# Blue Gourami



## Ricker (Nov 23, 2007)

OK I am not sure if this is the place to post but I will go ahead and do it. I was just wanting to know some times my Blue Gourami will turn a dark blue. Is this cause he is stress or just trying to blend in.


----------



## Guest (Nov 25, 2007)

Is this a Blue Gourami or a Blue Dwarf Gourami?

The darkening is probably from stress. Your tank is cycling and that can be stressful on fish. 

Do you have a test kit to check your water for ammonia, nitrIte, and nitrAte?

Also, if its a Blue Gourami (and not a Dwarf), he will outgrow a 10g. They can get 4-5 inches and are pretty aggressive.


----------



## Ricker (Nov 23, 2007)

Well in a cycled tank he was turning dark blue and no he isn't a dwarf. He is nice to the platy I got. They get along great they don't mind each other. and the plants they both love. I will post a pic soon.


----------



## Guest (Nov 26, 2007)

The cycled tank was a 1g, though, right? Small tanks can be stressful too. 

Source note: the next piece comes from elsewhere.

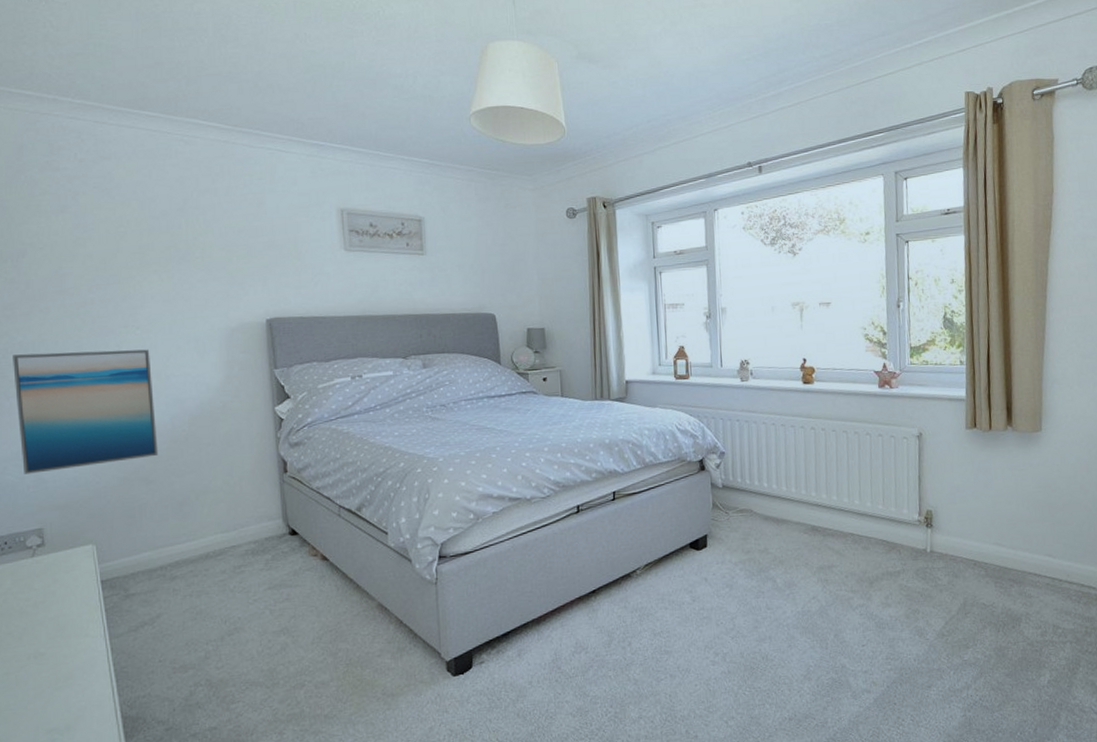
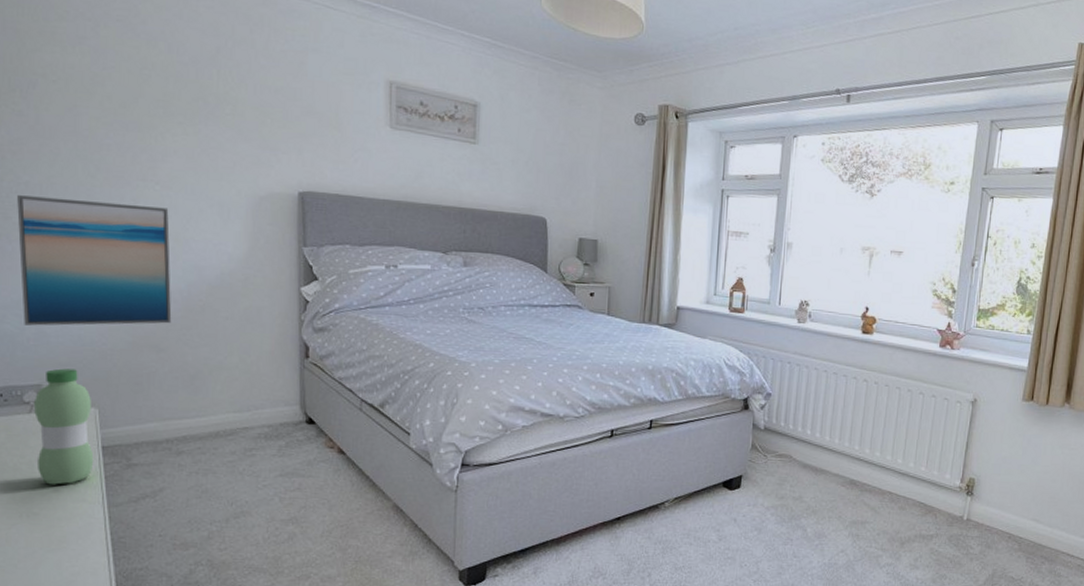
water bottle: none [37,510,94,624] -> present [34,368,94,485]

A 10g isn't going to be big enough for long. My Blue gourami is right at 5 inches.


----------



## Ricker (Nov 23, 2007)

Well I think he will do good for now he is a baby when i got him less then a inch. Also can I fo ahead and and get more platies?


----------



## Ricker (Nov 23, 2007)

Well I got a new question. After I feed him and he eats all the food he swims to the top and eats air bubbles. Does he just think this si food. He only does it after I feed him or when he is hungry.


----------



## Guest (Dec 1, 2007)

He's probably not eating air bubbles. Gourami do breathe air, but they shouldn't really have to go to the top for it that often. He could, on the other hand, be gasping for air because the ammonia is high or the tank isn't clean, or overstocked. Check your water parameters to see.


----------



## Ricker (Nov 23, 2007)

OK I will.


----------